The need to reframe perceptions of ELCI throughout society underpinned most of the solutions offered by our respondents. Until ELCI is seen and understood as a type of disability, the adjustments and accommodations needed for greater access and inclusion will remain off the disability inclusion menu and out of reach of those who need them.

Respondents called for much better systems in place to provide income security to those who cannot work full time, and support with daily living to empower them to contribute to society. These measures are crucial to ensure talent and potential are not lost to the brutal battle for day to day survival that traps so many lives. Disability assessment systems for PIP, ESA and social care must be redesigned to capture the lived experience of impairment. Disability policy making and service planning must include the ELCI impairment group as a major constituency among its stakeholders.

The need for an alliance for ELCI

We found that the people experiencing energy impairment face the same structural and systemic barriers regardless of their different diagnoses. This explains why they identify with the umbrella term of ELCI. This tells us that we must pool our efforts across patient representative organisations to secure social justice and disability rights for this group, not focus purely on medical solutions.

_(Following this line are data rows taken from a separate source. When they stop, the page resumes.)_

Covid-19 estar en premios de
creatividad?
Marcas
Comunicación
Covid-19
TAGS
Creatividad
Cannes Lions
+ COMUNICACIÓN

Previous research has shown that people with ELCI are often unsure if the label of ‘disabled person’ applies to them and a high proportion report feeling like an imposter if they identify as disabled.

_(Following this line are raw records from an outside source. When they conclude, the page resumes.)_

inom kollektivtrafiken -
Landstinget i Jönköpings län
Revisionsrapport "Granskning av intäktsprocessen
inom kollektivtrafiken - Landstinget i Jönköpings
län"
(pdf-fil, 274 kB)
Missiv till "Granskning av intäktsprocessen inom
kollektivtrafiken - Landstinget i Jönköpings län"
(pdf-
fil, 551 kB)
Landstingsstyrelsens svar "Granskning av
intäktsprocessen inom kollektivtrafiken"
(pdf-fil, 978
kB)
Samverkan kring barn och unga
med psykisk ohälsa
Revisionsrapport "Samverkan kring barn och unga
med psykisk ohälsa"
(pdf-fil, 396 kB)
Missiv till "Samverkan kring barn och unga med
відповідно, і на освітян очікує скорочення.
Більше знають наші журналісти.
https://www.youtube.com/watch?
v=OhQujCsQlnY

Until we pay more attention to disabled people’s lived experience of impairment, rather than their diagnostic label, those with ELCI will remain invisible, marginalised and neglected as a group.

The tragic emergence of Long Covid as an enduring legacy of the pandemic makes the case for action even more urgent. We must now act together, with stakeholders from various ELCI communities alongside disability rights experts, to strengthen and deliver rights and support for people with energy limiting conditions so they are not left behind.

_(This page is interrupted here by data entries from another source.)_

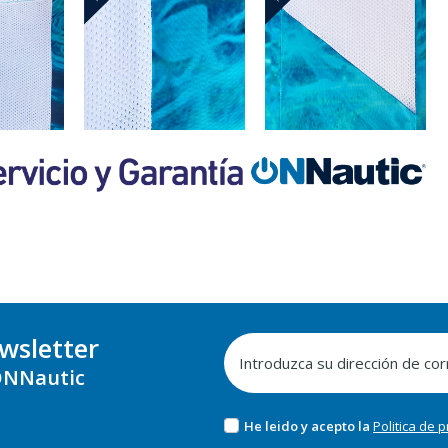
wsletter
NNautic
He leido y acepto la
Politica de 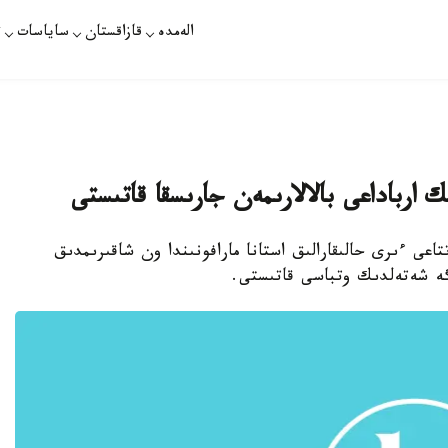
الەمدە
قازاقستان
ساياسات
ت
ك ارباداعى بالالارىمەن جارىسقا قاتىستى
تتاعى ءىرى حالىقارالىق استانا مارافونىندا ون شاقىرىمدىق
رگە شەتەلدىك وتباسى قاتىستى.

A large majority of our respondents expressed an interest in joining a panel of experts by experience to influence policy and advocate for change. Almost 1,000 of them volunteered their contact details to hear of opportunities to get directly involved.

Key findings:

  • Three quarters of respondents said that energy impairment was the main restricting feature of their condition.
  • People with a range of medical diagnoses, including Long Covid, fibromyalgia, ME/CFS and lupus, face the same structural barriers and injustices.
  • Lack of understanding of ELCI was cited as a barrier to inclusion by 98% of respondents. This was closely followed by attitudes of disbelief in their health condition or impairment, at 95%.
  • 9 in 10 respondents reported barriers to paid work, as well as informal ways of contributing to society, socialising with friends and family, accessing healthcare services, cultural and leisure facilities, and getting out and about generally.
  • 8 in 10 respondents reported barriers to income security, including through the benefits system and over three quarters to accessing social care.
  • The call for increased awareness and understanding of the lived experience of ELCI as a type of disability was mentioned nearly twice as often as any of other types of solution for change.
  • Other key themes in the call for solutions were: access to public spaces and events, including online participation; more genuinely flexible working opportunities; improved systems of financial support for those unable to work full-time and the provision of support with daily living tasks; and a culture change among healthcare professionals’ attitudes to ELCIs, including training the latter to understand the lived experience of ELCI and support patients to live as well as possible with poorly understood chronic health conditions.
  • Changing perceptions of ELCI and shaping policies to include ELCI were the top priorities in terms of working for change.
  • Three quarters of our respondents replied ‘yes’ or ‘maybe’ to joining a panel of experts by experience to be involved in creating change.